### TASK TO CARRY OUT
Copy out the lines of the source text starting with the line containing "Url | Date |" and ending with the line containing "Wood|Add newsfragment entry", both included, and repeat them with no changes.
__________________________________________________
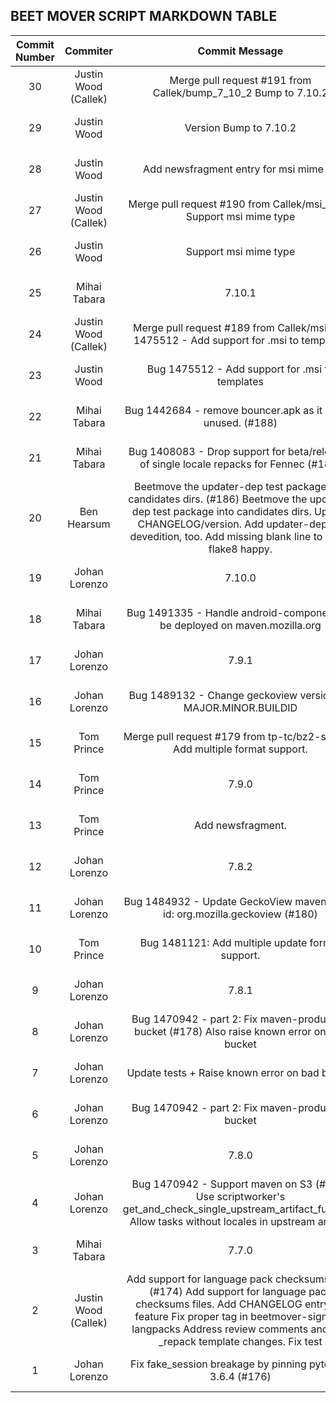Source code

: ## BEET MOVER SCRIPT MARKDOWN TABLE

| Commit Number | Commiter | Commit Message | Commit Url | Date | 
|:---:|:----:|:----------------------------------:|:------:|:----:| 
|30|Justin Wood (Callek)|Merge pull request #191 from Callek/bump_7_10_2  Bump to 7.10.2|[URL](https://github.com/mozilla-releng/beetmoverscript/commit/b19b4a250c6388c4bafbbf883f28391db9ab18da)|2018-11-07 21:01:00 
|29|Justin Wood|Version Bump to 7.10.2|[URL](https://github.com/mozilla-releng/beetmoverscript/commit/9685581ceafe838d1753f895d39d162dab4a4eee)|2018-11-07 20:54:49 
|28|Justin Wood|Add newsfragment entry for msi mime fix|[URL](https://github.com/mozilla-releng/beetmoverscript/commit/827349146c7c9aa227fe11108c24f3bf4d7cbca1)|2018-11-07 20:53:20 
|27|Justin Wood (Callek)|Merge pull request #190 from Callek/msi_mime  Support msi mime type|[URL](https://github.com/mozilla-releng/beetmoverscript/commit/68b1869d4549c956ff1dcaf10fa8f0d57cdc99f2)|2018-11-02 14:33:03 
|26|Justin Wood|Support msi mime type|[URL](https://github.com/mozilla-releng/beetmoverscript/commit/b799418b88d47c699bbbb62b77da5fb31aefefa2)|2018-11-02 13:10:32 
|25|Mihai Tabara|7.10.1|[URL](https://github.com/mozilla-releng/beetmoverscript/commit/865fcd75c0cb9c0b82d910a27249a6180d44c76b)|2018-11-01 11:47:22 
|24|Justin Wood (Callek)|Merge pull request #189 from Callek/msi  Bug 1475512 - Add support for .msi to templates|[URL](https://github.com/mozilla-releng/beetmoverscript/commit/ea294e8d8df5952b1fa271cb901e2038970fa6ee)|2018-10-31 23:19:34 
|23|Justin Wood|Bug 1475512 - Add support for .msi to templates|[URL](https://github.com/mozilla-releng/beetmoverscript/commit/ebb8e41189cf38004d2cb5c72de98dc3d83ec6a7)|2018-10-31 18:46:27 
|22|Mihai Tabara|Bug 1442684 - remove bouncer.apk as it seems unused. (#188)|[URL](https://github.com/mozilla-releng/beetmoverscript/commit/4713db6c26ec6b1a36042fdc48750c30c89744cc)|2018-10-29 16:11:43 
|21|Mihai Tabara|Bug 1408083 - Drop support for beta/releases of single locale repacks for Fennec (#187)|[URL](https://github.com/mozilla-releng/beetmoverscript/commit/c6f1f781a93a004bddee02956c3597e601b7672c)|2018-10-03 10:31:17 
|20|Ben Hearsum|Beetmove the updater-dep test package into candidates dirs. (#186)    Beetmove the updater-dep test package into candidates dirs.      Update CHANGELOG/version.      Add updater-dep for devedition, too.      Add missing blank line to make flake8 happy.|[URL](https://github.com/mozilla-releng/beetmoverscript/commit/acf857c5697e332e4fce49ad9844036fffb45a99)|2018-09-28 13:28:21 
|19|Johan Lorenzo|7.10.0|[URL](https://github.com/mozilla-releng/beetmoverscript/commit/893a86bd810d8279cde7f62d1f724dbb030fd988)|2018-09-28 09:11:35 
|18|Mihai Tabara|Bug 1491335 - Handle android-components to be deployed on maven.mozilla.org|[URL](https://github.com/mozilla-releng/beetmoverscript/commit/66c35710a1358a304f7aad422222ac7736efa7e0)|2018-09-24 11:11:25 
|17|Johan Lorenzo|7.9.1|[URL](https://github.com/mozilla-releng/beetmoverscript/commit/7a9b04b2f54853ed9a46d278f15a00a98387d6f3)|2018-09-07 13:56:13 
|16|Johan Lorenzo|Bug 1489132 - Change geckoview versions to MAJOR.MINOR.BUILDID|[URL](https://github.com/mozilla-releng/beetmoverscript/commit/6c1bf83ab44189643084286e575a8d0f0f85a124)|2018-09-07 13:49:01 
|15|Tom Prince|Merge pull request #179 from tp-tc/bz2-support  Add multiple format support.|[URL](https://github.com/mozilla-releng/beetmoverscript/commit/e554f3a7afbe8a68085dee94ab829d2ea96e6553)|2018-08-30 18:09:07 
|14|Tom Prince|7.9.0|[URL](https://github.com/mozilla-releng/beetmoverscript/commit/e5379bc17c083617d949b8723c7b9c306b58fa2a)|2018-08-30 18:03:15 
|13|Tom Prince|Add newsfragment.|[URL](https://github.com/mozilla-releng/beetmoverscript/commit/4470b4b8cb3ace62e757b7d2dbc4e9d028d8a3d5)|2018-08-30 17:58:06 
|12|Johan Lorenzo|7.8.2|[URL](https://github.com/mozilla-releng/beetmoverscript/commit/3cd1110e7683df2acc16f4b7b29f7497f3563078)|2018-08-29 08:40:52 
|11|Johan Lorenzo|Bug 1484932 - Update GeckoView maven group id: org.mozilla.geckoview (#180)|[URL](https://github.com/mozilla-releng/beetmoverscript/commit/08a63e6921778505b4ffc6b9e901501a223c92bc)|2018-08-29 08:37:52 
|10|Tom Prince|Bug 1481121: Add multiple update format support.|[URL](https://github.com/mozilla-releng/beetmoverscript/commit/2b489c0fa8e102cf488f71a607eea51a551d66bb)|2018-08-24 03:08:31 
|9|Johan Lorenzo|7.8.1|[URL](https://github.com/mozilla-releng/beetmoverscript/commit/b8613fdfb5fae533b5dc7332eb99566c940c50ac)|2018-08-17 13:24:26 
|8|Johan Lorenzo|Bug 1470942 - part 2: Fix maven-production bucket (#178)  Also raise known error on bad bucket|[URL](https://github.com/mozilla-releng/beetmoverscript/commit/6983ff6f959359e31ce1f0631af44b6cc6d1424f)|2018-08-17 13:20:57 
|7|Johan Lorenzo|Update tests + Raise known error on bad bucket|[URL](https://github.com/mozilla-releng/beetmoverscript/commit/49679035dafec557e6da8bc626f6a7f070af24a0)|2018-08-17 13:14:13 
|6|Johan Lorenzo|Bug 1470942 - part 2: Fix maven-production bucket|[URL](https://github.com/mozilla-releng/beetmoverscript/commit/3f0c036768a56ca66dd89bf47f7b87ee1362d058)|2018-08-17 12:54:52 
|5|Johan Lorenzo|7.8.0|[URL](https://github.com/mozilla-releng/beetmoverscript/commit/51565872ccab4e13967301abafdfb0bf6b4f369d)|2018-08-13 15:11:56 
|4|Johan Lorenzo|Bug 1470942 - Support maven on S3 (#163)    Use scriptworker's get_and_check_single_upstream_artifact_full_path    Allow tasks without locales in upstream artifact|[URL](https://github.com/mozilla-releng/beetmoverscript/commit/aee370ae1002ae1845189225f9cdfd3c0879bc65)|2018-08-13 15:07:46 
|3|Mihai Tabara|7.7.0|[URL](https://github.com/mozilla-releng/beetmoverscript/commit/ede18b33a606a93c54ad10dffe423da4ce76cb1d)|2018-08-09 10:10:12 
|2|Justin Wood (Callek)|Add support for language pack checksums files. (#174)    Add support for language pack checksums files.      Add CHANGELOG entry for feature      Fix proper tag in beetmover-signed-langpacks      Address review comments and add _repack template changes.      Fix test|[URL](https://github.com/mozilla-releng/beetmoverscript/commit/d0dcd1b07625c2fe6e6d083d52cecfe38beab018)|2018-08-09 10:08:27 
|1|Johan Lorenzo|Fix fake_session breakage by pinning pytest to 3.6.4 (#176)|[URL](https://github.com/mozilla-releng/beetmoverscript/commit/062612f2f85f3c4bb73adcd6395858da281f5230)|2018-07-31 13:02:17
__________________________________________________
### RESULT OF THIS EXERCISE
| Commit Number | Commiter | Commit Message | Commit Url | Date | 
|:---:|:----:|:----------------------------------:|:------:|:----:| 
|30|Justin Wood (Callek)|Merge pull request #191 from Callek/bump_7_10_2  Bump to 7.10.2|[URL](https://github.com/mozilla-releng/beetmoverscript/commit/b19b4a250c6388c4bafbbf883f28391db9ab18da)|2018-11-07 21:01:00 
|29|Justin Wood|Version Bump to 7.10.2|[URL](https://github.com/mozilla-releng/beetmoverscript/commit/9685581ceafe838d1753f895d39d162dab4a4eee)|2018-11-07 20:54:49 
|28|Justin Wood|Add newsfragment entry for msi mime fix|[URL](https://github.com/mozilla-releng/beetmoverscript/commit/827349146c7c9aa227fe11108c24f3bf4d7cbca1)|2018-11-07 20:53:20 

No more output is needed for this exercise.